The Toxified Studio is glad to share tips and tricks of music production, mixing and mastering, and choosing the right equipment for your own studio. We sincerely hope that our advice will be helpful to all musicians interested in developing their professional skills.

Budget Speakers And Headphones For Home Recording Studio.

To get your computer recording system to work, you don't need anything other than the multimedia speakers that came with your computer or those you can purchase for less than $30 in any computer store. However, keep in mind you're creating music to be listened to from a CD and over a stereo system, not necessarily a desktop computer. When you begin to listen to your music critically, in order to make decisions in the balance of the elements and the tone controls, you'll want to be making those judgments using speakers that are much better than the kind that may match the color of your monitor but are less than stellar in their audio performance.

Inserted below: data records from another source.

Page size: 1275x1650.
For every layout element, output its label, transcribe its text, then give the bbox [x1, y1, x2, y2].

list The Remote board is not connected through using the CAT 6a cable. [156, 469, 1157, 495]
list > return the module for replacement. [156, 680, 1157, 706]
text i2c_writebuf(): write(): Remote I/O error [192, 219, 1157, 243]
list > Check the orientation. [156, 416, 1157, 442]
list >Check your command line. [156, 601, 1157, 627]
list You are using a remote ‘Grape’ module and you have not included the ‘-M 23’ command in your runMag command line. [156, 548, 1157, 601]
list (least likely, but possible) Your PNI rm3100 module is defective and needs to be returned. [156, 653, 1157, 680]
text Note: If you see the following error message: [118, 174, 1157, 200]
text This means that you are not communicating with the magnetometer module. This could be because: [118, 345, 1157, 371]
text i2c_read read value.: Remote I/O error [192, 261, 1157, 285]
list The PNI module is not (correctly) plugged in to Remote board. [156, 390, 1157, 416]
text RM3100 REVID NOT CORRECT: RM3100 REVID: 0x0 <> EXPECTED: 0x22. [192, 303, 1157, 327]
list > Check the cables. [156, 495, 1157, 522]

The process of listening back to recorded music is called monitoring, and the speakers you use are referred to as reference monitors, or just monitors, for short. Monitors for music production are different from those sold for stereo and hi-fi systems. They're much more robust as far as handling a wide range of signals, and they're more accurate in their reproduction of what they see at their input. Stereo speakers are often „tweaked“ so that the low frequencies „punch“ and the high frequencies „sizzle.“ But this doesn't necessarily serve the musician trying to make a master recording that will play back on a variety of systems. For mastering, you want to hear your music as neutrally as possible, and that requires a more careful and expensive approach to loudspeaker manufacturing.

Monitors are not sold in stereo stores; they're sold in music and audio stores. Though you can learn a whole lot about the recording and mixing process without high-quality monitors, in order to get predictable and good results in your mixdowns, you'll need to invest in some decent-quality monitors designed for music production. Alesis, Genelec, KRK, Mackie, Tannoy, and Yamaha are just a few companies that specialize in making monitors for music mixing.

The below figure shows the Tannoy Reveal Active, a popular choice for a powered monitor (meaning it doesn't need an external power amp to drive it because the amp is built in). The Reveal Active is built like a tank (and won't blow up or fail with repeated use and long hours of loud signals pumping through it), and a stereo pair of them provides the neutral, accurate sound desired by desktop recordists.

Tannoy Reveal Active monitor

Budget Speakers

I realize that $750 for speakers may be beyond the financial pale for many recordists, especially when there's so much other gear to buy. If you want to go the inexpensive route, consider a set of multimedia speakers that includes a subwoofer, which is a dedicated speaker for handling just the low frequencies. It's often the low end that gets sacrificed in budgets systems, so by making sure you have a separate subwoofer, you can control your bass frequencies somewhat.

The Altec Lansing Ultimate 621 series costs only about $150 and provides pretty good sound. If those pro-level speakers must wait until another birthday, the 621 's will do just fine.

Headphones

Much cheaper than a high-quality set of monitor speakers is a pair of headphones. Headphones are good for zeroing in on sounds, to listen for specific problems or strange happenings in your mixes, and are handy when you have to do some basic, or rough, mixing and can't crank up your speakers. Headphones are silent to those in the immediate vicinity, and this has two advantages for computer recordists: they keep sound in, meaning no one hears what you hear, and allow you to keep working when someone is sleeping nearby. Also, they keep external sound out, which is important when you need to concentrate on a particular passage to see whether the guitar part is in tune with the second baritone harmony vocal—something that's harder to judge over large speakers with all that air in between and perhaps two people chatting in the near vicinity.

Headphones are the tool of choice for editing on the micro level — trying to shave off the breath sound of the singer as she inhales just before her entrance. Headphone types include those with open or closed earpieces. The closed variety provides maximum isolation, completely surrounding the outer ear, but can become more uncomfortable over time. It's largely a matter of choice, but many recordists who use headphones for detail work opt for the closed-ear variety. The below figure shows the AKG К 240 DF headphones, a closed-ear system that works well for monitoring under critical situations. They cost only about $120 (street).